Rolls And Royce
Charles Rolls, c1905. Source: (National Motor Museum/Heritage Images/Getty Images)
Rolls set up a business selling French and Belgian cars before going into partnership with Henry Royce, forming the motor car and engine manufacturing company Rolls-Royce in 1904. The same year Rolls crossed the English Channel by balloon, and on June 1910 made the first non-stop double crossing by aeroplane. The following month he was killed in a plane crash.
Charles Rolls was the man with the “dough” but he needed the expertise of Henry Royce to make Rolls-Royce vehicles what they were and history was made with Rolls-Royce cars being the vehicle of choice for the rich and famous.
In 1884, after being apprenticed to the Great Northern Railway, Royce founded the mechanical and electrical engineering firm Royce Ltd, Manchester, who produced such things as electric cranes, dynamos and arc lamps. After finding that his Deauville motor car was unreliable he decided to design and build his own. Royce's first motor car was made in 1904, a car that so impressed his friend Charles Rolls that in 1906 they formed the motor car and aero-engine manufacturers Rolls-Royce Ltd.
Henry Royce definitely was not born with a silver spoon in his mouth. He was born in 1863 in Alwaton, Huntingdonshire. As the youngest of five children, his father’s flour mill business failed and they moved to London where his father died in 1872. Royce was forced to help out the family by selling newspapers as well as doing other odd jobs. As a result, he was only able to get one year of school in; but, at around the age of 15, he was able to obtain an apprenticeship with the Great Northern Railway even though it only lasted three years. He then went on to work with the Electric Light and Power Company. Eventually, he and a friend of his started a business and called it F. H. Royce and Company where they made electric fittings.
When Royce took an interest in motor cars, he manufactured one of his own and then made two more of which he sold. One of the people he sold one to turned out to be a friend of Charles Rolls. It was through him that Henry Royce and Charles Rolls met. Rolls was so impressed that they created the partnership, and the rest, of course, is history.
Charles Rolls had quite a different background than Royce. Born in 1877, in Berkeley Square, Charles Stewart Rolls was a forerunner in aviation and motoring. Rolls attended preparatory school in Berkshire and later went to Trinity College, Cambridge. He bought his first car in Paris in 1894 - a Peugeot and, in 1897, became a founder member of the Automobile Club of Great Britain. With his engineering background that he obtained through his studies and his love of cars, as well as his father’s money, he was able to start one of the first car dealerships in Great Britain. Up until the time he met and became partners with Henry Royce, he sold Peugeots and Minervas.
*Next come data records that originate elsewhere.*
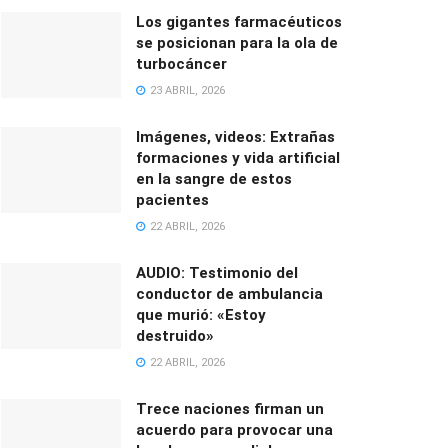
Los gigantes farmacéuticos
se posicionan para la ola de
turbocáncer
23 ABRIL, 2026
Imágenes, videos: Extrañas
formaciones y vida artificial
en la sangre de estos
pacientes
22 ABRIL, 2026
AUDIO: Testimonio del
conductor de ambulancia
que murió: «Estoy
destruido»
22 ABRIL, 2026
Trece naciones firman un
acuerdo para provocar una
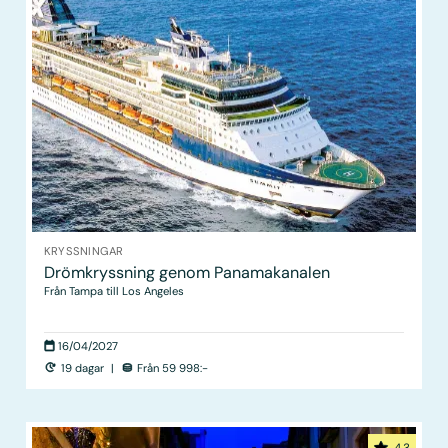
KRYSSNINGAR
Drömkryssning genom Panamakanalen
Från Tampa till Los Angeles
16/04/2027
19 dagar
|
Från 59 998:-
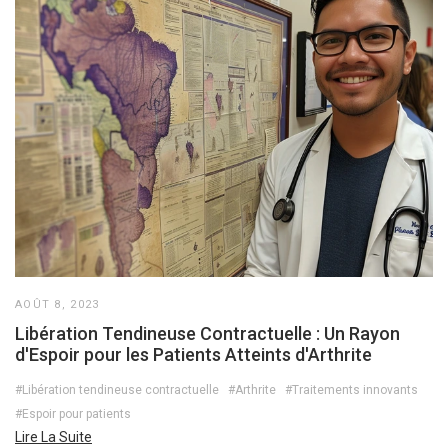
AOÛT 8, 2023
Libération Tendineuse Contractuelle : Un Rayon
d'Espoir pour les Patients Atteints d'Arthrite
#Libération tendineuse contractuelle
#Arthrite
#Traitements innovants
#Espoir pour patients
Lire La Suite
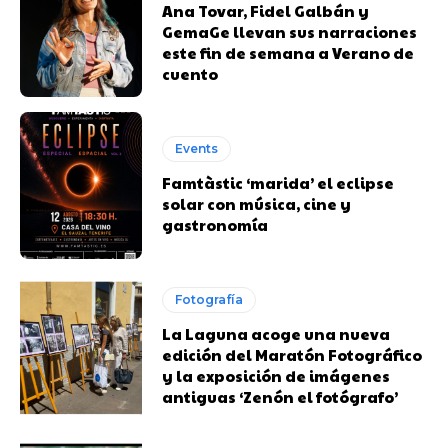
Ana Tovar, Fidel Galbán y
GemaGe llevan sus narraciones
este fin de semana a Verano de
cuento
Events
Famtàstic ‘marida’ el eclipse
solar con música, cine y
gastronomía
Fotografía
La Laguna acoge una nueva
edición del Maratón Fotográfico
y la exposición de imágenes
antiguas ‘Zenón el fotógrafo’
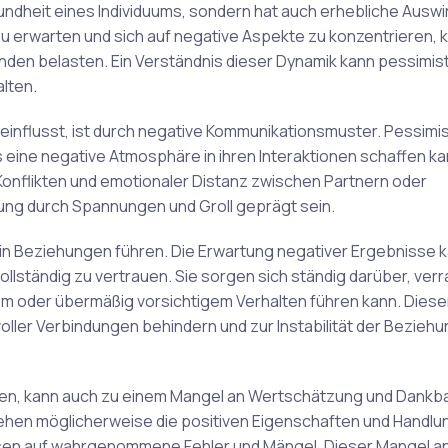
undheit eines Individuums, sondern hat auch erhebliche Ausw
u erwarten und sich auf negative Aspekte zu konzentrieren, 
nden belasten. Ein Verständnis dieser Dynamik kann pessimis
lten.
influsst, ist durch negative Kommunikationsmuster. Pessimi
 eine negative Atmosphäre in ihren Interaktionen schaffen ka
onflikten und emotionaler Distanz zwischen Partnern oder
ehung durch Spannungen und Groll geprägt sein.
in Beziehungen führen. Die Erwartung negativer Ergebnisse 
ständig zu vertrauen. Sie sorgen sich ständig darüber, verr
m oder übermäßig vorsichtigem Verhalten führen kann. Diese
oller Verbindungen behindern und zur Instabilität der Beziehu
ren, kann auch zu einem Mangel an Wertschätzung und Dankbar
en möglicherweise die positiven Eigenschaften und Handlun
ssen auf wahrgenommene Fehler und Mängel. Dieser Mangel a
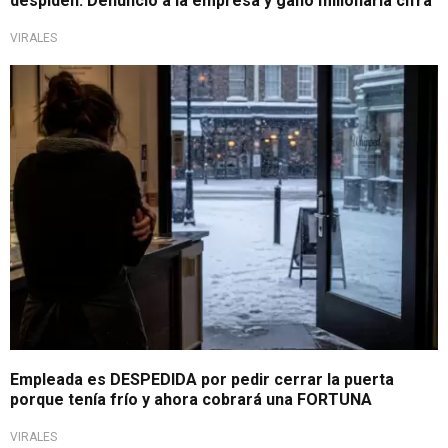
despiden: Denunció a la empresa y ganó millonaria cifra
VIRALES
Insólito caso
Empleada es DESPEDIDA por pedir cerrar la puerta
porque tenía frío y ahora cobrará una FORTUNA
VIRALES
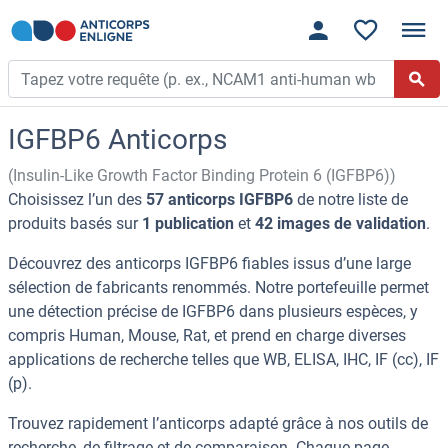
IGFBP6 Anticorps
(Insulin-Like Growth Factor Binding Protein 6 (IGFBP6))
Choisissez l’un des
57 anticorps IGFBP6
de notre liste de
produits basés sur
1 publication
et
42 images de validation
.
Découvrez des anticorps IGFBP6 fiables issus d’une large
sélection de fabricants renommés. Notre portefeuille permet
une détection précise de IGFBP6 dans plusieurs espèces, y
compris Human, Mouse, Rat, et prend en charge diverses
applications de recherche telles que WB, ELISA, IHC, IF (cc), IF
(p).
Trouvez rapidement l’anticorps adapté grâce à nos outils de
recherche, de filtrage et de comparaison. Chaque page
Sadly, at the age of only 32, he was killed in an aeronautical accident with an aircraft. The tail end of his Wright Flyer broke during a display.
The first car that was produced by Rolls and Royce was the Rolls-Royce 10 hp. Rolls and Royce made an agreement that Royce would produce the cars and Rolls would sell them through his company, C.S. Rolls & Co. The Royce 10 was Henry Royce’s first car that he developed in 1903. His car was considerably quieter than those already in existence. There was a slight change to it when he and Charles Rolls joined together in selling them. Instead of a flat-topped radiator, it had a triangular top. The original plan was to make 20 of them but they only made 16 of them, with the last 10 being made in 1906. There are supposedly four of these still in existence with the oldest one originating in 1904 and sold to a private owner for £3.5 million.
The Rolls-Royce 20 was produced between 1922 and 1929 with 2,940 of them produced. The two body styles of this model were the 4-door convertible and the 4-door sedan, both with front-engine rear-wheel drive and 3 or 4-speed manual transmissions. These cars were sold mainly to those owners who chose to drive the cars themselves and not so much the owners who had chauffeurs. Rolls-Royce only made the mechanical parts and framework (or chassis) while the customers chose the body.
From the Silver Ghost (1907) right up to the Rolls-Royce cars of the 1980s and BMWs of the 1990s, the merging of Rolls and Royce has helped produce cars that have been linked to the wealthy, the famous, and even royalty. Actors and actresses are first in line when it comes to riding in style in a Rolls-Royce usually by their chauffeurs.